Billionaire corporate executives say President Joe Biden ought to use his massive Afghan resettlement operation to fill unfilled jobs in the United States.
Airbnb co-founder Joe Gebbia, worth $11.4 billion, and Chobani CEO Hamdi Ulukaya, worth $2 billion, write with General Michael Hayden, former director of the Center for Intelligence Agency (CIA) and the National Security Agency (NSA), that corporations should go on a hiring spree to offer jobs to the thousands of Afghans that the Biden administration has brought to the U.S. in recent weeks.
Gebbia, Ulukaya, and Hayden write:
The duty now falls to the business leaders of America. We call on companies across the nation to open their doors to Afghan talent and welcome these newcomers into our workforce. Only then will they stand proud, be able to take care of themselves and their families, and give back to the communities that have so generously welcomed them. This is the most important step the business community can take. [Emphasis added].
While U.S. employers say there are about 10.9 million unfilled jobs in the U.S., there remain about 14.1 million jobless Americans who want full-time jobs with good wages and competitive benefits. An additional 4.5 million Americans are underemployed, holding part-time jobs but wanting full-time work.

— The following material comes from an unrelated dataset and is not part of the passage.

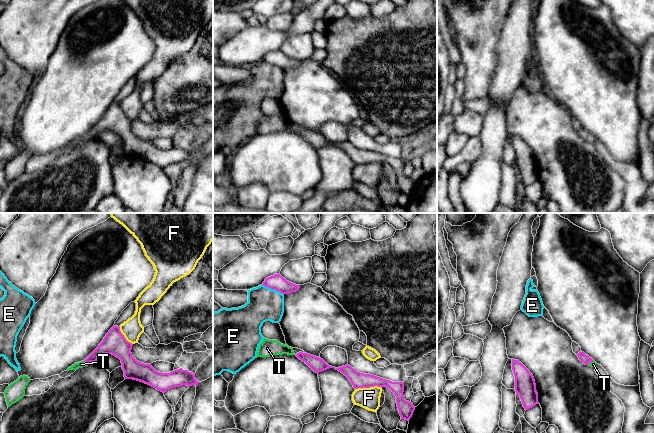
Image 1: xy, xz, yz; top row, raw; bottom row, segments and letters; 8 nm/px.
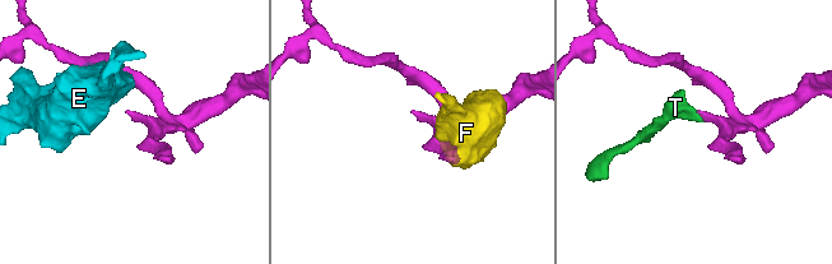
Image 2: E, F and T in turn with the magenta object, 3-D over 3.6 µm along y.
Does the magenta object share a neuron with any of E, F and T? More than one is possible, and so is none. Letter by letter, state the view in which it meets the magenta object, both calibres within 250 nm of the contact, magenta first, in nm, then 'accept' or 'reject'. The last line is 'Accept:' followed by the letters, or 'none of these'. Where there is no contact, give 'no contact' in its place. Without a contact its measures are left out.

Amazon, Chobani, and the United Parcel Service (UPS) are just three of 33 corporations that have pledged to hire Afghans for American jobs after being brought to the U.S.
Many of the corporations have joined Welcome.us — a newly created non-governmental organization (NGO) backed by former Presidents Bill Clinton, George W. Bush, and Barack Obama — that will work with the Biden administration to funnel Afghans into American jobs.
The Clinton-Bush-Obama NGO is being financially bankrolled by Rockefeller Philanthropy Advisors which has ties to billionaire George Soros’s Open Society Foundation.
The U.S. Chamber of Commerce is also working alongside Welcome.us to help get Afghans into American jobs after they arrive.
“We’re proud to bring American businesses together to fill a critical need — supporting the resilience and financial independence of Afghan refugees who are starting a new life in the U.S.,” Chamber executives said in a statement.
In terms of employment, Afghans arriving in the U.S. are expected to mostly compete against working class Americans for jobs. Analysis released this month shows that while the Afghan population in the U.S. has exploded to about 133,000 in recent years, the number of Afghans living on welfare and near poverty has also jumped.
In 2005, the number of Afghan immigrants with at least a bachelor’s degree was about the same as the number of native-born Americans with at least a bachelor’s degree — roughly 29 percent. Today, more than 35 percent of native-born Americans hold at least a bachelor’s degree and only 26 percent of Afghan immigrants.
Afghan immigrants continue to have high school drop-out rates, more than 22 percent, compared to native-born Americans, with less than seven percent.